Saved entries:
----

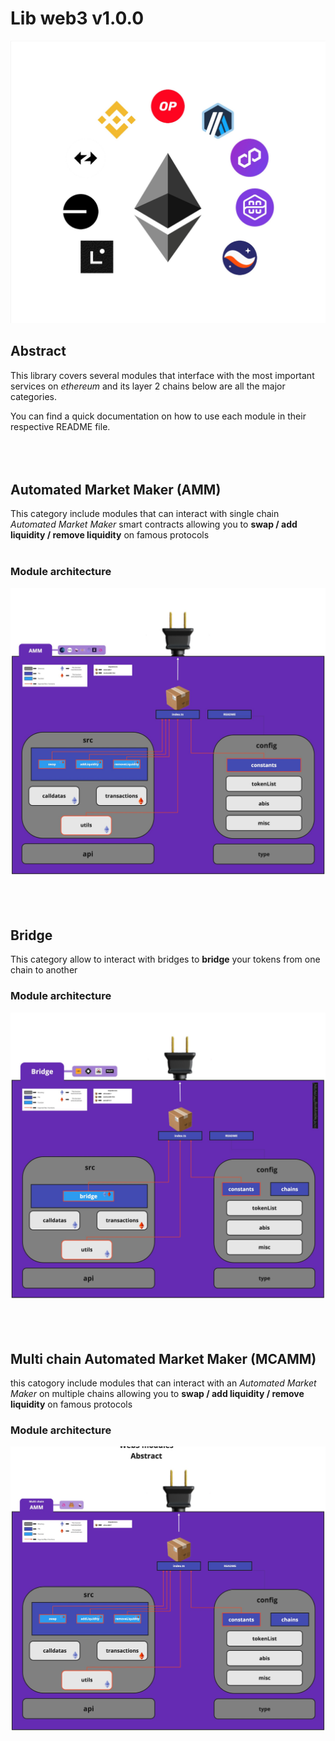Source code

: # Lib web3 v1.0.0

![ethereum](images/eth.png) 
<br />
  
## Abstract
  
This library covers several modules that interface with the most important services on *ethereum* and its layer 2 chains below are all the major categories.  
  
You can find a quick documentation on how to use each module in their respective README file.
<br />
<br />
<br />
<br />

## Automated Market Maker (AMM) 
  
This category include modules that can interact with single chain *Automated Market Maker* smart contracts allowing you to **swap / add liquidity / remove liquidity** on famous protocols  
<br />

### Module architecture
![AMM architecture](images/AMM-abstract.jpeg) 
<br />
<br />
<br />
<br />
  
## Bridge  
  
This category allow to interact with bridges to **bridge** your tokens from one chain to another 
<br />

### Module architecture
![Bridge architecture](images/Bridge-abstract.jpeg) 
<br />
<br />
<br />
<br />
  
## Multi chain Automated Market Maker (MCAMM)  
  
this catogory include modules that can interact with an *Automated Market Maker* on multiple chains allowing you to **swap / add liquidity / remove liquidity** on famous protocols
<br />

### Module architecture
![MCAMM architecture](images/MCAMM-abstract.jpeg) 
<br />
<br />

----

▶ _Action item_
Format each line of the data above as a JSON list of strings, one string per line, and omit blank lines. Leave the pictures out of the result.

▶ _Solved problem_
[
  "Source code",
  ": # Lib web3 v1.0.0",
  "![ethereum](images/eth.png) ",
  "<br />",
  "## Abstract",
  "This library covers several modules that interface with the most important services on *ethereum* and its layer 2 chains below are all the major categories.  ",
  "You can find a quick documentation on how to use each module in their respective README file.",
  "<br />",
  "<br />",
  "<br />",
  "<br />",
  "## Automated Market Maker (AMM) ",
  "This category include modules that can interact with single chain *Automated Market Maker* smart contracts allowing you to **swap / add liquidity / remove liquidity** on famous protocols  ",
  "<br />",
  "### Module architecture",
  "![AMM architecture](images/AMM-abstract.jpeg) ",
  "<br />",
  "<br />",
  "<br />",
  "<br />",
  "## Bridge  ",
  "This category allow to interact with bridges to **bridge** your tokens from one chain to another ",
  "<br />",
  "### Module architecture",
  "![Bridge architecture](images/Bridge-abstract.jpeg) ",
  "<br />",
  "<br />",
  "<br />",
  "<br />",
  "## Multi chain Automated Market Maker (MCAMM)  ",
  "this catogory include modules that can interact with an *Automated Market Maker* on multiple chains allowing you to **swap / add liquidity / remove liquidity** on famous protocols",
  "<br />",
  "### Module architecture",
  "![MCAMM architecture](images/MCAMM-abstract.jpeg) ",
  "<br />",
  "<br />"
]